Au Grand Chalon, l'appel lancé aux collectivités territoriales pour l'aménagement de pistes cyclables temporaires pendant la période de déconfinement a été entendu. Pas de précipitation, on attend d'en savoir plus. "S'il y a des directives, un cahier des charges, on s'inscrira dans la démarche. " répond la Communauté d'agglomération.
Mâcon : " pas opposé, mais prudent "
Prudence également à Mâcon. La ville est mobilisée dans la crise sanitaire du Coronavirus Covid 19 et le maire, Jean-Patrick Courtois (LR), souhaite procéder calmement. "J'attends les décisions du gouvernement, dit-il. D'ici le 11 mai, début du déconfinement, on a largement le temps. Je ne suis pas opposé à des aménagements temporaires de voies cyclables mais je suis prudent ".
A Mâcon, les services de la mairie travaillent pour que tout se passe au mieux. Dans l'immédiat, la réouverture prochaine des écoles demande beaucoup de préparation en même temps qu'elle suscite de nombreuses interrogations.
L'association " Vélo en ville " relaie sur les réseaux sociaux les initatives en faveur du vélo. Elle est attentive à la mission confiée à Pierre Serne et encourage les Mâconnais à profiter de ces circonstances particulières pour se déplacer du vélo.
"Le vélo est un moyen de transport individuel qui permet donc facilement de conserver les distances réglementaires. Pour tous ceux et celles qui ont peur de circuler en ville, c’est le moment de vous lancer. La circulation étant réduite, les déplacements sont davantage sécurisés".
«Le vélo, un mode de déplacement particulièrement adapté à la situation qu'on va vivre.» Sur @franceinter, @PierreSerne, président de @Villescyclables appelle les villes à anticiper le déconfinement et à faire la place nécessaire aux vélos https://t.co/6Nesn26SD9
— Maison du Vélo Lyon (@maisonvelolyon) April 16, 2020
Le Creusot : l'occasion peut-être de faire avancer les choses
L'association "Mines de rayon" travaille avec les services de la Communauté urbaine Creusot Monceau. " On va faire des propositions. On en a déjà fait, dit Florent Gallet, le président de l'association, peut-être que la crise sanitaire va permettre d'aller plus vite que ce qui était prévu".Florent Gallet est lui aussi prudent. "On est dans l'attente de savoir comment ça va se passer, on a l'espoir qu'on ne revienne pas à la situation d'avant, et on va avoir des discussions pour ça".

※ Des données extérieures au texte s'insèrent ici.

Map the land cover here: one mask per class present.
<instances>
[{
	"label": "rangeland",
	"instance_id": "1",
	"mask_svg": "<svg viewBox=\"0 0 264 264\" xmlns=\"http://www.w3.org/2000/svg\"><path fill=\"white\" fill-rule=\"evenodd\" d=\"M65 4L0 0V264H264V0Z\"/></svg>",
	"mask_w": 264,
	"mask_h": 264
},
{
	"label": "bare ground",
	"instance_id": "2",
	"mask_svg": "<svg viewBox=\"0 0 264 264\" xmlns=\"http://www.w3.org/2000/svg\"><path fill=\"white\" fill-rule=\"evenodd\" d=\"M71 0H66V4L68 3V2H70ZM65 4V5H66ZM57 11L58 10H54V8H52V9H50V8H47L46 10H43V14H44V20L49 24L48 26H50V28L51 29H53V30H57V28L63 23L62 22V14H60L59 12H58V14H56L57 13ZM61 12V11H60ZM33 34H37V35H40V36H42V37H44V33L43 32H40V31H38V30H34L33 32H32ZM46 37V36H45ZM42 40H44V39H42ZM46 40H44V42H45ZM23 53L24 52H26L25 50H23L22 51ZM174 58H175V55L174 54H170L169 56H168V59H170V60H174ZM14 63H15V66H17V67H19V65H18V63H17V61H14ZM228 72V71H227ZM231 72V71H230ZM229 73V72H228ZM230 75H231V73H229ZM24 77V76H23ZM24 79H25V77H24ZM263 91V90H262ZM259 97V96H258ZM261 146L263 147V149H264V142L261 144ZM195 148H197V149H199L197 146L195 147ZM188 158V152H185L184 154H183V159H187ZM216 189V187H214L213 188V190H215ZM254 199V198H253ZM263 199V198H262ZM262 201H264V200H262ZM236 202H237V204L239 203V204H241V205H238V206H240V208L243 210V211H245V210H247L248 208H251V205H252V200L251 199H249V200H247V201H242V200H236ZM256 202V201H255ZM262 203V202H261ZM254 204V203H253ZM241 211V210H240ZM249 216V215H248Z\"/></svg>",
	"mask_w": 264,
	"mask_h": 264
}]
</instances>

Les propositions d'aménagement temporaires sont simples. Il n'y a pas besoin de grand-chose explique Florent Gallet. Sur les 2X2 voies il suffit de réserver deux voies aux voitures et les deux autres voies aux vélos, séparées par des plots de chantier.
Le président de "Mines de Rayon" rappelle que 50% de nos déplacements en ville font moins de 3 kilomètres. Il faut, dit-il, redonner la place aux piétons et aux cyclistes.
"On ne va pas mettre tout le monde sur un vélo. Le principal mode de déplacement c'est tout de même la marche à pied. C'est important de le rappeler. Il faut hiérachiser, en commençant toujours par les piétons, ensuite les vélos, puis seulement la voiture".
"Malheureusement, l'habitude de prendre la voiture même pour des petits trajets est bien ancrée. C'est vrai qu'elle a un côté pratique : on se sent protégé dans l'habitacle, à l'abri des intempéries, c'est confortables, rapide..."
D'autres actions engagées pour initier des aménagements expérimentaux
Aux côtés de la mission confiée à Pierre Serne, la réflexion est engagée par le Centre d'études et d'expertise sur les risques, l'environnement, la mobilité et l'aménagement (CEREMA).Il propose un webinaire dédié aux opportunités de mise œuvre d’aménagements cyclables temporaires pendant et après le confinement, le 22 avril, de 14h à 16h00.
Dans cette même dynamique, le Club des villes et territoires cyclables, qui coordonne une stratégie post confinement, recense les initiatives en la matière par un questionnaire en ligne à destination des collectivités.